- Died: 20 November 1936
- Education: Owens College
- Known for: Studies of Cambrian geology
- Awards: Murchison Fund (1911) Murchison Medal (1921) Honorary DSc, University of Manchester (1930)

= Edgar Sterling Cobbold =

British geologist

Edgar Sterling Cobbold D.Sc. (died 20 November 1936) was a British amateur geologist, who was an authority on Cambrian fossils. He was awarded the Murchison Medal of the Geological Society of London in 1921, and an honorary DSc by the Victoria University of Manchester in 1930.

==Life and works==
Cobbold was the son of a surgeon, Rowland Townshend Cobbold. He studied engineering at Owens college, and practised as a civil engineer. In 1886, he retired to Church Stretton, and devoted the rest of his life to the study of natural history. Cobbold's detailed work on Cambrian rocks in the areas around Stretton and Wrekin led to the discovery of hundreds of new species of fossils, and allowed Cobbold to sub-divide the Cambrian succession into many fine time-divisions. This work led this area of geology to become recognised as the ‘type-section’ for the Cambrian. In recognition of his work, Cobbold was awarded the Murchison Fund of the Geological Society of London in 1911, and the Murchison Medal in 1921. In 1930, Cobbold was awarded an Honorary Doctor of Science degree by the University of Manchester, as a part of the celebrations of the eighieth anniversary of the foundation of Owens College, and the fiftieth anniversary of the Victoria University of Manchester.

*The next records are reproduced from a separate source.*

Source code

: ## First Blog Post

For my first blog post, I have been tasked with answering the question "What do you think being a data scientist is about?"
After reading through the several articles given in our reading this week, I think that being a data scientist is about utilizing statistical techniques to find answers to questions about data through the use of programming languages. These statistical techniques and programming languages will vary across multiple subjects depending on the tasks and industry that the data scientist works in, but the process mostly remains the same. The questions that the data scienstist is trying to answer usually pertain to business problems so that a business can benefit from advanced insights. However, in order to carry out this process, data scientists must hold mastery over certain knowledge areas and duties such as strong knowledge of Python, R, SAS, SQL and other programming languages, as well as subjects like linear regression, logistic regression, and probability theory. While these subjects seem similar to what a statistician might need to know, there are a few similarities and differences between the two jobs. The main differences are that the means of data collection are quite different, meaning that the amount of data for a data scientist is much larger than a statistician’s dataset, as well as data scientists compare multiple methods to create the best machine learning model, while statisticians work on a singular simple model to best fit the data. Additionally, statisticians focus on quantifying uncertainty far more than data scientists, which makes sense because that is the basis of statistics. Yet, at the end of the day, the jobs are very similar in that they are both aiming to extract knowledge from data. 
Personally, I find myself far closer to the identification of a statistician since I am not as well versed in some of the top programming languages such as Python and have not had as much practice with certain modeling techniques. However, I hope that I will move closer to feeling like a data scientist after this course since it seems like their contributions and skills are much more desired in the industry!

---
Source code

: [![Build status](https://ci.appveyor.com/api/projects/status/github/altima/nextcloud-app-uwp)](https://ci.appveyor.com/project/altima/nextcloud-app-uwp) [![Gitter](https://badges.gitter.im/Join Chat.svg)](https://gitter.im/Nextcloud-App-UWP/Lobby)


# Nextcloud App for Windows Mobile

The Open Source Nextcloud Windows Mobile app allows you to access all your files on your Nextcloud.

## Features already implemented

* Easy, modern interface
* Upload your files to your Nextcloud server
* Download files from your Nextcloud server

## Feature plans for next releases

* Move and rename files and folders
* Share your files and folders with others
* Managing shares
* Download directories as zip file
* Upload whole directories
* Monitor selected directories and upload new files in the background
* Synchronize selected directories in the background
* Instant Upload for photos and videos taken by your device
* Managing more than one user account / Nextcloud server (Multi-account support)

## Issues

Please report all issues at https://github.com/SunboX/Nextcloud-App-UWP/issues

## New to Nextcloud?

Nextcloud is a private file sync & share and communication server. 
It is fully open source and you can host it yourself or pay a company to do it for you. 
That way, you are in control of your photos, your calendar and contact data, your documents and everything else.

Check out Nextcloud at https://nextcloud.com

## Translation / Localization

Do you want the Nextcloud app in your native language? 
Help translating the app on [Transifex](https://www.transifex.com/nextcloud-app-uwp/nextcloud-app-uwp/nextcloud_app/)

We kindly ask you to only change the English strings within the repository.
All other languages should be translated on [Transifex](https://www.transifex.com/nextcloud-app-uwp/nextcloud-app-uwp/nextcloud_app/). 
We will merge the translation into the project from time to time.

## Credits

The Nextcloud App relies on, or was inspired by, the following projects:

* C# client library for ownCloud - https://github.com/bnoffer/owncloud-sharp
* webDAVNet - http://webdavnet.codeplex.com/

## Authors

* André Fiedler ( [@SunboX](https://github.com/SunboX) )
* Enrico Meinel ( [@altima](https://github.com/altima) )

A subfamily of trilobites, Cobboldites are named after Cobbold, who first described them in 1910.

==Selected publications==
- Cobbold, E. S. 1892. The Silurian Outlier West of Caer Caradoc. Midland Naturalist, 15, 217–21.
- Cobbold, E. S. 1910. On some small trilobites from the Cambrian rocks of Comley (Shropshire). Quarterly Journal of the Geological Society of London, 46, 19–51.
- Cobbold, E. S. 1921. The Cambrian Horizons of Comley (Shropshire) and their Brachiopoda, Pteropoda, Gasteropoda etc. Quart. J. Geol. Soc., 76, for 1920, 325–86.
- Cobbold, E. S. 1927. The Stratigraphy and Geological Structure of the Cambrian Area of Comley (Shropshire). Quart. J. Geol. Soc., 83, 551–73.
- Cobbold, E.S. and Pocock, R.W. 1934, The Cambrian area of Rushton (Shropshire), Phil Trans Roy Soc B223, 304 to 409.